Companies and organizations that don't want to make their iPhone/iPod touch software publicly available through AppStore can now apply for a special $299 enterprise development license that entitles them to create and distribute custom software strictly for internal use. The application must be submitted by an individual empowered to make legal commitments on their employer's behalf.
This raises some questions in my mind. If you run a consulting shop that creates commercial iPhone software for clients' (say, government agencies') private use, does each client need an iPhone enterprise license? $299 is not prohibitively expensive, but some clients might balk at signing a contract with Apple as a condition of running the code you sold them. Commercial developers don't necessarily want to share their client lists with Apple.
I'll ask Apple how it works, but I'm hoping that the $299 program is the equivalent of an unlisted number. If the extra $200 buys the privilege of bypassing Apple's validation, distribution and customer registration systems, then it's the right approach.

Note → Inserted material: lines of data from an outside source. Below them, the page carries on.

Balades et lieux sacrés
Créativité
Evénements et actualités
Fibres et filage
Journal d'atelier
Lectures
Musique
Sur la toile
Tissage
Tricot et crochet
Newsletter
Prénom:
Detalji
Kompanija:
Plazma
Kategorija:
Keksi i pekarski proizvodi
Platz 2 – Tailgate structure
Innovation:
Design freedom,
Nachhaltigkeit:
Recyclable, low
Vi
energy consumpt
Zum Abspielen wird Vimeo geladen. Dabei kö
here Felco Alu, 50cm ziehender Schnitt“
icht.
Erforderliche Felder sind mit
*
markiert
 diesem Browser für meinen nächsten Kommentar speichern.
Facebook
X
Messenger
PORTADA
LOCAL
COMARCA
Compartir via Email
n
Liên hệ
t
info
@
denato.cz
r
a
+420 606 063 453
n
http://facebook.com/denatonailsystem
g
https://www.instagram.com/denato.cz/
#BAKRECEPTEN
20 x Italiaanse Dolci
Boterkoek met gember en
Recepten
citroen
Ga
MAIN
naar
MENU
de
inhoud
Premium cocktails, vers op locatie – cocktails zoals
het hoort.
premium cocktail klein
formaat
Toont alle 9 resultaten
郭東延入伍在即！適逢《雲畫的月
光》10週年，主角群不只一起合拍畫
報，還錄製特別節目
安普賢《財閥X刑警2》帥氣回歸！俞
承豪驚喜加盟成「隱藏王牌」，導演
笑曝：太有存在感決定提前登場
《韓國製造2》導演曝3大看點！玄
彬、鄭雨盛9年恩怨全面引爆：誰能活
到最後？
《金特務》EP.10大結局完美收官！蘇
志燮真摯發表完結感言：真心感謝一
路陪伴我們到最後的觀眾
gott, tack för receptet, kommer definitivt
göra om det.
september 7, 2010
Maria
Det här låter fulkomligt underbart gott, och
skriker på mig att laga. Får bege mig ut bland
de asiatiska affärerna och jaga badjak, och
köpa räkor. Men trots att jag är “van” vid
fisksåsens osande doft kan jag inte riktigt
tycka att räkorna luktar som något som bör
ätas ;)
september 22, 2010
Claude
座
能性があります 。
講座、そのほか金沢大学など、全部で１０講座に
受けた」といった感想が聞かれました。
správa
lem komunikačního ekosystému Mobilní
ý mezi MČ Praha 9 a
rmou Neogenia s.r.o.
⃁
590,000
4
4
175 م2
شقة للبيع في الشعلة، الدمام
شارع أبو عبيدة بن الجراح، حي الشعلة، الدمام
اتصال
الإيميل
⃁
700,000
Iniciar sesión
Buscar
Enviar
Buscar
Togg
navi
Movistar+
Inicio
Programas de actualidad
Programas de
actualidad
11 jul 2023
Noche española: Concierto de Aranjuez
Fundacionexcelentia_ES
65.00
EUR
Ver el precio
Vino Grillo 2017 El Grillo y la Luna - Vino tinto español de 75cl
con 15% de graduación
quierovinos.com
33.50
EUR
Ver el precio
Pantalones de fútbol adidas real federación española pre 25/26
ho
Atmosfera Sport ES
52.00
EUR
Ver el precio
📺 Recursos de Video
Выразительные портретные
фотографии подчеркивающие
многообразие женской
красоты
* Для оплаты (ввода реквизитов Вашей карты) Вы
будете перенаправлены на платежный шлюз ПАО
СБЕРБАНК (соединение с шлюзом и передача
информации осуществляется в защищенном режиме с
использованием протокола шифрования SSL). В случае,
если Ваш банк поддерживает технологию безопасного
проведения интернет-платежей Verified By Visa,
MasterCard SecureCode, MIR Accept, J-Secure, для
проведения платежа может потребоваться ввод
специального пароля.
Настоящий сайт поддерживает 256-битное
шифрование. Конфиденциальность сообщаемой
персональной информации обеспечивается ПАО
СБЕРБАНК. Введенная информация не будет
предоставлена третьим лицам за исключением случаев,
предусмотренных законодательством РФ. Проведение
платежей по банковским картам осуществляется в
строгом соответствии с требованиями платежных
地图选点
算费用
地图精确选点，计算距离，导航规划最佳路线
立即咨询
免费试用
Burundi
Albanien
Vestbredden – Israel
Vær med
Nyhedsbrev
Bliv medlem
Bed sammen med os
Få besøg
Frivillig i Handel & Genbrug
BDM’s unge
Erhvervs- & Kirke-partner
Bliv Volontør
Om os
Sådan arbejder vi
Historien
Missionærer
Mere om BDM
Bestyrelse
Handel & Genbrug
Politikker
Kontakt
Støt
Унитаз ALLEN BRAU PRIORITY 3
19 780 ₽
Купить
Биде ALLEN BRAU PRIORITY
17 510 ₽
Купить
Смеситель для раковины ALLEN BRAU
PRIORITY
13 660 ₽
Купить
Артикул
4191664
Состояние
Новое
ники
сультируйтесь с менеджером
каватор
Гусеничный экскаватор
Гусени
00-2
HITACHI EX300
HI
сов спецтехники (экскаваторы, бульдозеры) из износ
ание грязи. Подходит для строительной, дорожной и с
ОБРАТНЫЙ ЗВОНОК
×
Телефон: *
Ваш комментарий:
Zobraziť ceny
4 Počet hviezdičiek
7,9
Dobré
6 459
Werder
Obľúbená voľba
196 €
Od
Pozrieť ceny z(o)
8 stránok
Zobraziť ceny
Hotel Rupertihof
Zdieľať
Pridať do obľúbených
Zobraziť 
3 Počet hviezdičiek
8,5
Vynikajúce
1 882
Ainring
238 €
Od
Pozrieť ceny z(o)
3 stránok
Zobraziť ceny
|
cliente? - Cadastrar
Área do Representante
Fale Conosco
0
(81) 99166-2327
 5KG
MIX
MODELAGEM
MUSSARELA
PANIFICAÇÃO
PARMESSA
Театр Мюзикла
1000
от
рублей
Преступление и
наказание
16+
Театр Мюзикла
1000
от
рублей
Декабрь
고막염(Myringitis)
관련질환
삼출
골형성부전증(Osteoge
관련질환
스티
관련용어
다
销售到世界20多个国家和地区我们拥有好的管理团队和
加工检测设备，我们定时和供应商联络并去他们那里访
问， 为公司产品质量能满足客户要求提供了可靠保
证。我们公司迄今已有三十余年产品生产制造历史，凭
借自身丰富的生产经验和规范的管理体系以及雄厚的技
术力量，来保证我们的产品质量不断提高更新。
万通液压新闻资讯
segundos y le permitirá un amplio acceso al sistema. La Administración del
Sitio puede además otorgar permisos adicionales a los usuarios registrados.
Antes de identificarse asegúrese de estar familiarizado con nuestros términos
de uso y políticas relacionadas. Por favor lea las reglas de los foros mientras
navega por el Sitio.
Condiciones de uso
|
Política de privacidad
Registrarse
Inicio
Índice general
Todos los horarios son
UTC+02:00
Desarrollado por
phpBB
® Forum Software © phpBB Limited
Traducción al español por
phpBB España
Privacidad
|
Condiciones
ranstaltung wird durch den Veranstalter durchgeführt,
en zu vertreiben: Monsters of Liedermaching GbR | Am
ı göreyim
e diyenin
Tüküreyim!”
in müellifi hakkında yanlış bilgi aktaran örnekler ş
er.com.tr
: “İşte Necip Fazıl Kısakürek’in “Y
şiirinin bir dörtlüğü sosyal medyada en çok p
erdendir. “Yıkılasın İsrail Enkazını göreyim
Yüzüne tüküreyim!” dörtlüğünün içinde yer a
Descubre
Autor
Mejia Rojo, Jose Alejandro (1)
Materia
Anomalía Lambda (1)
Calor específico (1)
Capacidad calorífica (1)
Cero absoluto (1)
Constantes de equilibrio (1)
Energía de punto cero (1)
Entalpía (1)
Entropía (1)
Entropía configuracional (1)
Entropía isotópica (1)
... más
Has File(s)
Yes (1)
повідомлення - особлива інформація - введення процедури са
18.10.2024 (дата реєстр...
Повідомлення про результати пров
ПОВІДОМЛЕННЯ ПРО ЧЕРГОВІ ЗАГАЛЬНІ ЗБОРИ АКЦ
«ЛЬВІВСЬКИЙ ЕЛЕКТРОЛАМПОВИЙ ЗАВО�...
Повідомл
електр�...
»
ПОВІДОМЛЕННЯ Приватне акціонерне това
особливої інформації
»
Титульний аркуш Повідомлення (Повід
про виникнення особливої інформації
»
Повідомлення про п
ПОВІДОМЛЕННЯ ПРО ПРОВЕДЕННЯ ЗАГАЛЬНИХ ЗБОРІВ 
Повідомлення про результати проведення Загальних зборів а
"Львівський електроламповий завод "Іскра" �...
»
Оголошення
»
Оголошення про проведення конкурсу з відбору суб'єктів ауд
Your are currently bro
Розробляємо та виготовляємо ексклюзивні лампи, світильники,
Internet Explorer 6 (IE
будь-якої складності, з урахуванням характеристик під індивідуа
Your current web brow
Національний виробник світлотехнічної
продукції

You could argue that anyone who carries an iPhone is already registered with Apple when they activate their phone, so whatever secrets a user would wish to keep are already out. However, in enterprises, handsets are purchased and activated by the employer, not individual users (a purchase model which has, to this point, been denied iPhone buyers by AT&T). Once a phone is purchased as part of an enterprise deal, it should drop off the map where the handset manufacturer is concerned, and the wireless operator's role is limited to supplying the service and sending the bill. Which individual is using the phone, what for, where they work and what applications they're running should be nobody's business. Anything from personal security to trade secrets might be at stake. Once Apple picks up the enterprise baton, it has a lot to live up to.
iPod touch is a special case, and given my overall lack of enthusiasm for AT&T, my favorite case. touch can be used exclusively inside company, agency or a home's walls for any private use the purchaser has in mind. There is no carrier to protect. There is no requirement to sign up with iTunes or any other service in order to use iPod touch for applications. My first application for iPod touch will be to use it as a remote control for an iBootBar rack power controller. This has several network interfaces, but Telnet is the most versatile and will hide well under a GUI. This won't be a difficult first assignment. I'm more uncertain about licensing for personal applications than I am the SDK.
My read of Apple's signing and licensing requirements is that once you pay your $99 or $299 and are issued a certificate, you can start using iPhone/iPod touch units for development (prior to licensing, you can only use the emulator), permitting you to use real devices as develop and debug targets. I have a hunch that units are activated for development use individually (how and how many, I have no idea; perhaps an iTunes-like model) to prevent the use of the SDK as a means of distributing apps.
Where applications written for my sole use are concerned, do I have to sign my code, upload it to AppStore, wait for approval, and re-download it in order to use it? Do I have to re-sign and resubmit the app I wrote for myself every time I make a change (because the checksum changes)? So many questions.
Developer and user licensing will be the messiest aspects of iPhone custom development leading up to the public release in June. I'm going to try to snag a briefing with Apple prior to the release to go over iPhone/iPod touch certificates and licensing. I'll share those details with you.